What happens when you mix World of Warcraft and kung fu? You get Blade & Soul, a free-to-play MMORPG from NCSoft, makers of Aion and Guild Wars.
Sticking close to tradition, Blade & Soul offers an experience that any seasoned MMO player should instantly be familiar with. This is both to its benefit and detriment, as you will see.
Players begin their journey at the Hongmoon School, a martial arts academy led by the unassuming Master Hong. Your character is affectionately referred to as “Cricket” by those in the school. You complete a quick tutorial where you meet the other students. But then, the ruthless Jinsoyun attacks the Hongmoon training ground Heaven’s Reach and systematically murders everyone you’ve just met.
Now without a school or master, you get rescued when found floating adrift in the sea. The main game begins here. Cricket vows to get revenge for the Hongmoon massacre and take down Jinsoyun once and for all.
Quests stay within the standard fare of MMORPGs. You take X thing to Y place, kill X amount of a monster type, etc. Though the quests don’t offer much in the way of excitement or story, they don’t overstay their welcome. So, it’s quick and easy to gain experience and level up solo or with a friend.
In fact, most of the game feels like a quick and easy way to gain experience and level up. Many enemies fall over at the slightest suggestion of an attack. The first large boss I encountered at the end of a quest line gave me hope for a challenging fight. But then I felled the monster in a measly three hits.
It’s a shame, as the combat feels responsive, requiring strategy and patience to combo moves together. But none of that comes through in the PvE encounters.
Combat proves to be the heart of Blade & Soul. It’s the biggest differentiator from other MMOs in the genre and much more involved than simple auto-attacking or waiting for cooldowns.

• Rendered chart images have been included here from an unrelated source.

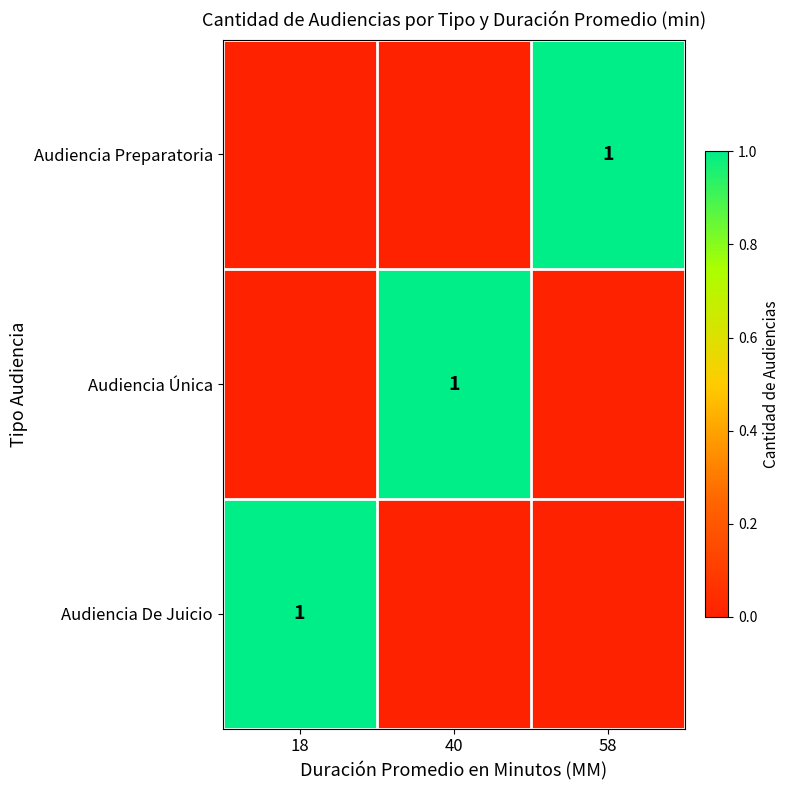

Which label corresponds to the largest value in the chart?

58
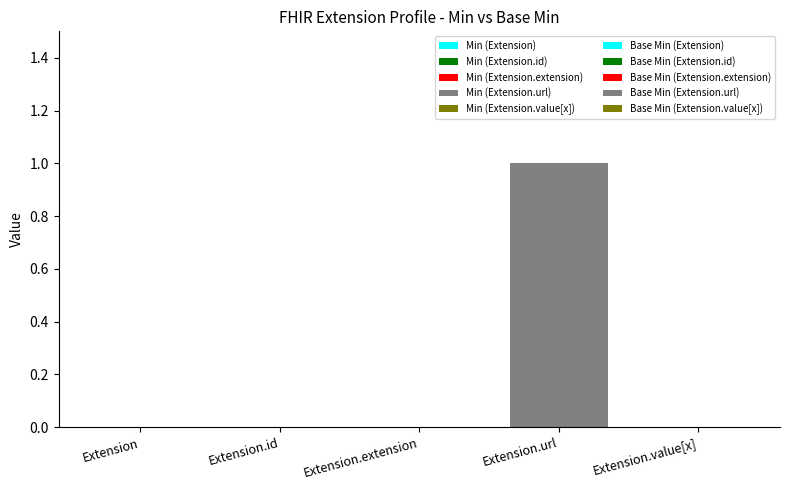

What is the label of the 1st bar from the right?

Extension.value[x]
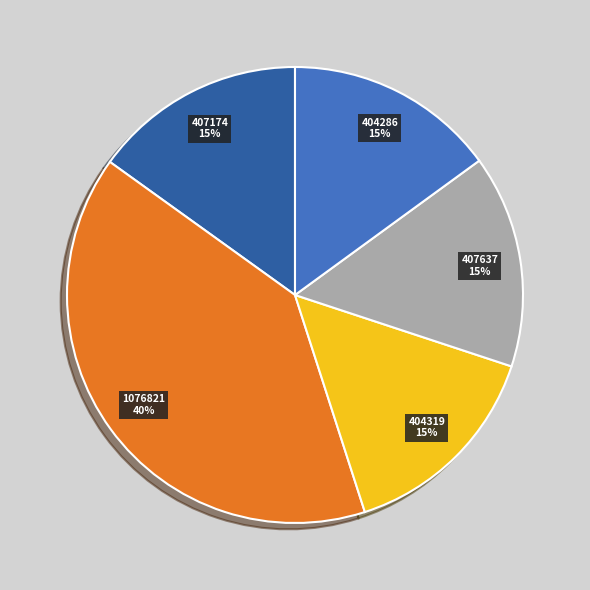

What percentage is the 1076821 slice, to the nearest percent?

40%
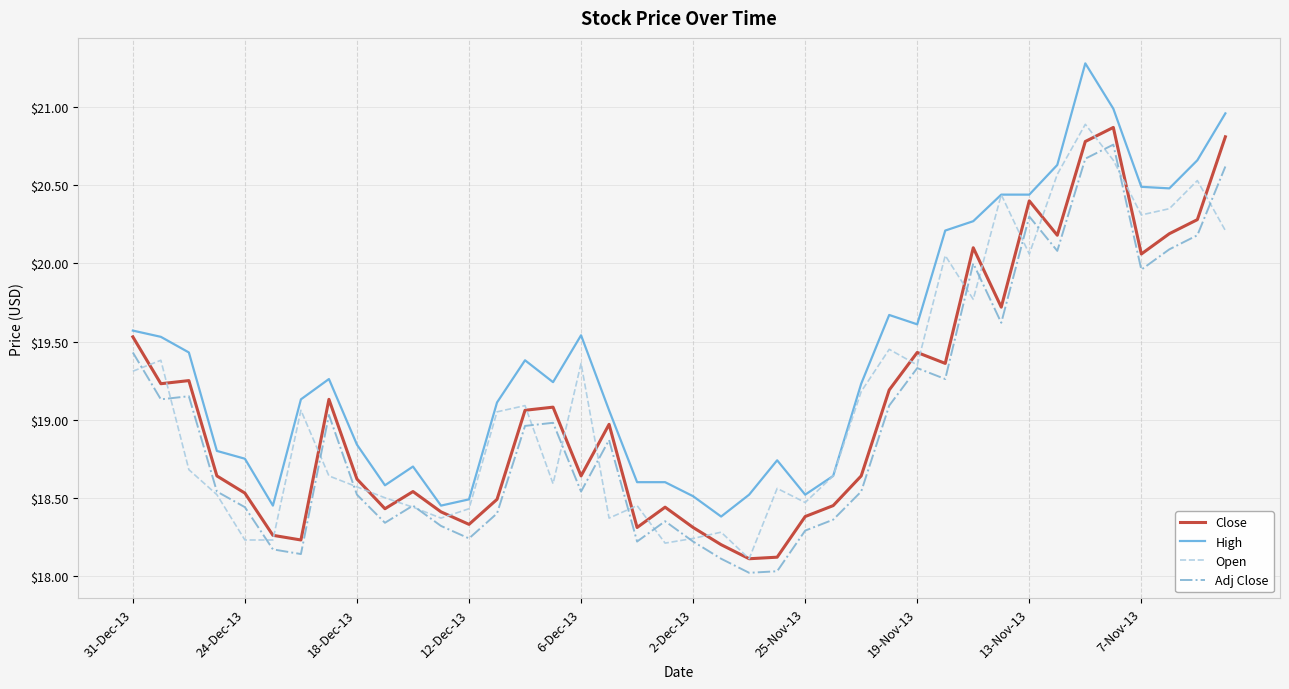

True or false: High and Adj Close intersect in this chart.

False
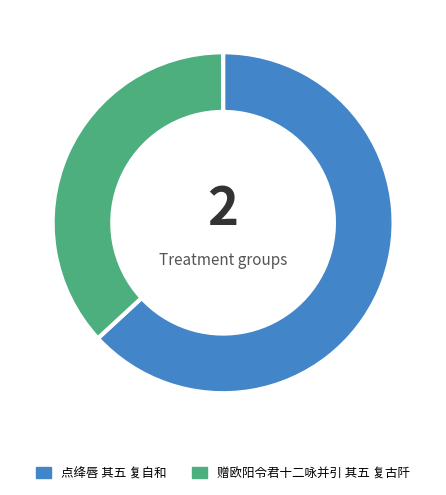

Approximately how many times larger is the value at 点绛唇 其五 复自和 compared to 赠欧阳令君十二咏并引 其五 复古阡?

1.7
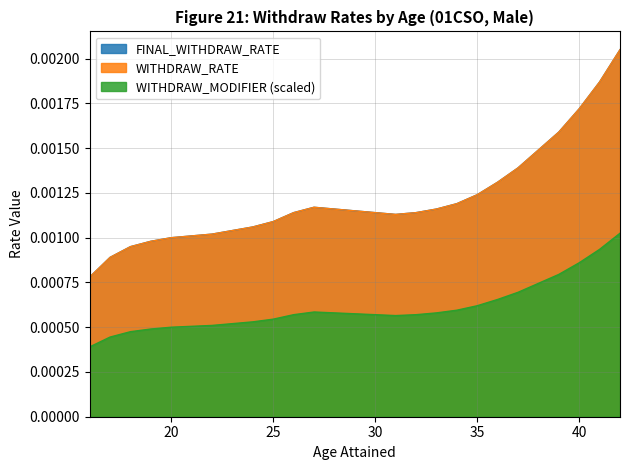

The WITHDRAW_RATE series shows 0.0 at 16. True or false?

False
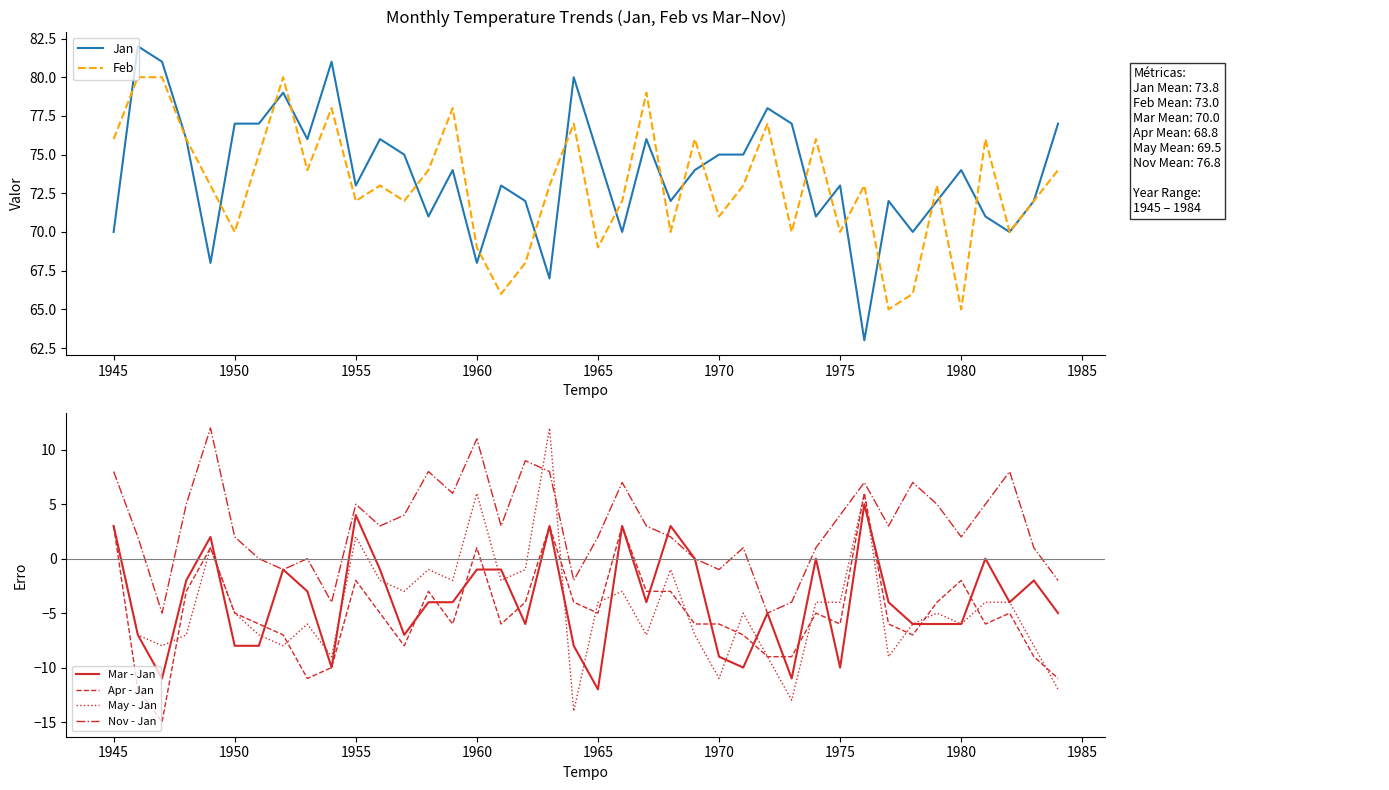

Does the chart display data point markers on the line(s)?

No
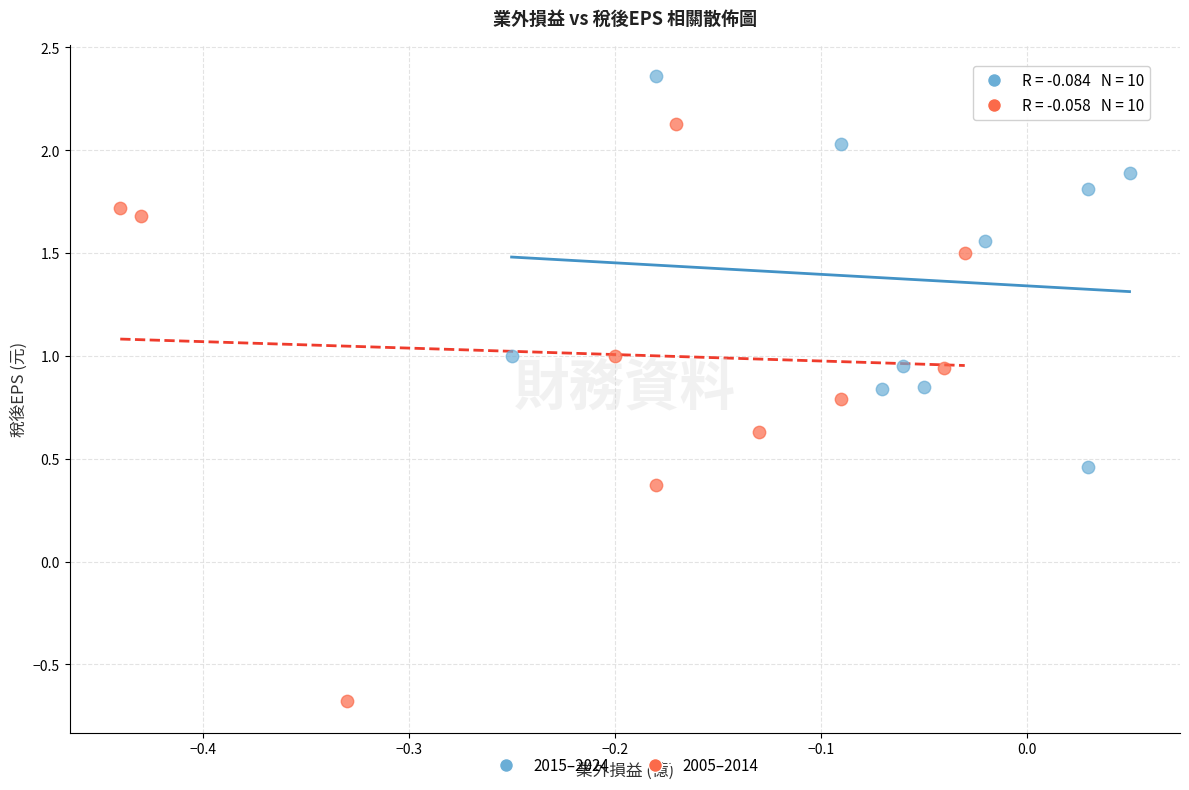

Which series contains the lowest Y value?

2005–2014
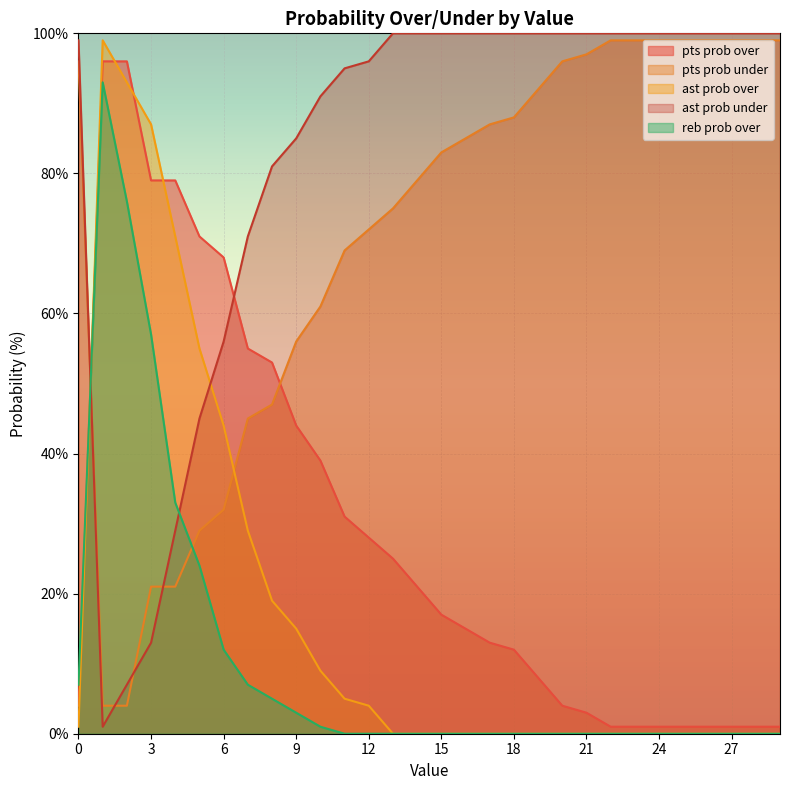

What is the maximum value for ast prob over?

99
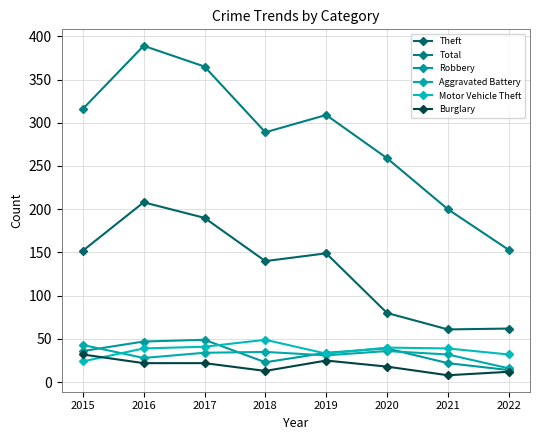

Is it true that Burglary equals 12 at 2022?

True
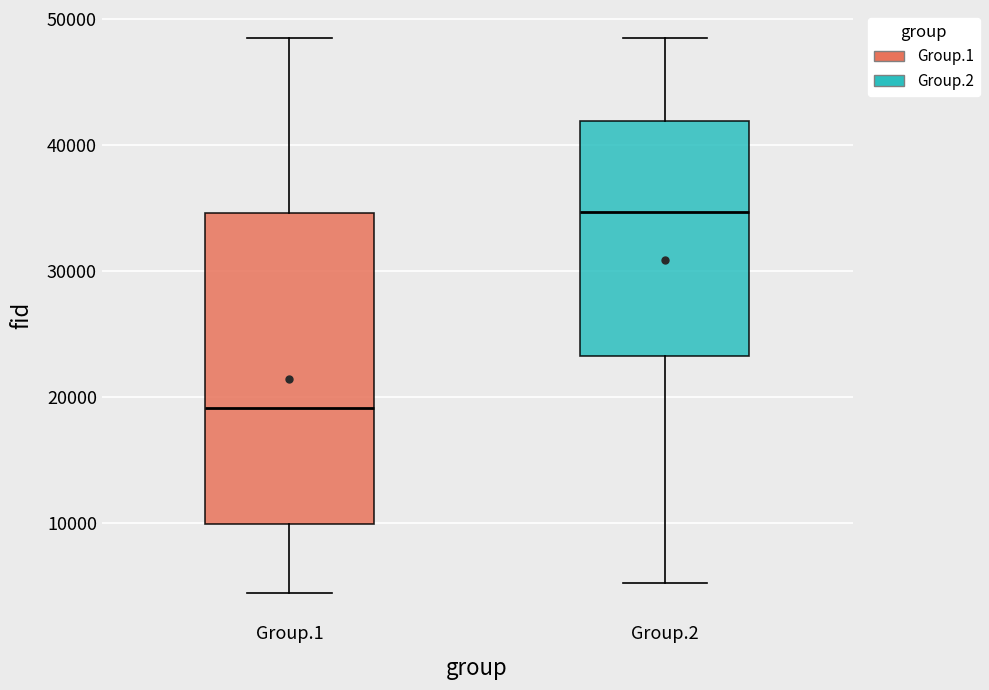

Reading left to right, transcribe this box plot: for each box, give where its median line is, the range the box spans, and where its two whiskers end, as read against the y-axis. The values are not printed on the chart, so give them approximately, as read against the axis.

Group.1: median 19000, box 10000 to 35000, whiskers 5000 to 49000
Group.2: median 35000, box 23000 to 42000, whiskers 5000 to 48000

Every ability has a specific purpose. Weaving them together in the right order to get the most out of your character feels very rewarding. For instance, the Greatsword-wielding Warden uses health as the main resource for attacks, making each fight in theory a balancing act between dealing damage, resisting damage, and healing using specific abilities.
The only problem is that the aforementioned NPC enemies die in one or two hits, leaving the player no room for experimentation with the systems. You might discover some awesome combination of abilities that stuns the enemy and deals massive damage. But there’s really no use to get fancy with it when some abilities one-shot every monster around you.
There’s simply no challenge in PvE combat. The only time I ever died while playing Blade & Soul was at the hands of another player.
Fortunately, player vs. player combat really shines under the game’s unique fighting system. Blade & Soul has a thriving eSports community built around the arena gameplay. Every ability, combo, and decision carries much more weight when playing against another person on an even playing field.
In the early game, players can get their PvP fix by wearing uniforms to align themselves with certain factions, making the other faction fair game to kill. This causes some problems, though, as higher-level players will patrol the early areas looking for targets with the wrong outfit on.
Thankfully, the PvP arena equalizes gear stats, but lower-level players still don’t have access to all of their character’s skills. With this in mind it almost seems intentional that the leveling experience provides no challenge, as players can quickly get to the true star of the show.
It seems that combat, and to an extent the whole game, was designed with this arena in mind and the MMO around it acts as window dressing. Personally, Blade & Soul would be a lot more fun as a straight-up battle arena title from the get-go, rather than a barebones MMO with an engaging PvP component.
Another standout in Blade & Soul is the beautiful environment design. The Earthen Realm took my breath away in the more detailed environments like Heaven’s Reach with its gravity-defying floating islands or the gloomy skies of Everdusk.
Sadly, this beauty doesn’t extend to every area of the game, a completely understandable limitation. But around the fifth time you venture into an abandoned cave system with the same gray rocky textures, it starts to get old.
Thankfully, the movement systems in place in Blade & Soul make traversal a breeze. Sprinting makes crossing long distances much more bearable than the slow trod of the World of Warcraft without a mount. And gliding through the air feels fun and allows the environments to adopt a vertical design. Other movement options like running on water keep the environmental design varied and really sell the kung fu fantasy.
Blade & Soul doesn’t break the mold or revolutionize the MMORPG genre. But the innovations it offers in combat make for an entertaining, if simple, MMO and a challenging, rewarding PvP experience.
Don’t expect much in the way of story or immersion. But if the combat piques your interest, there’s no harm in giving Blade & Soul a shot.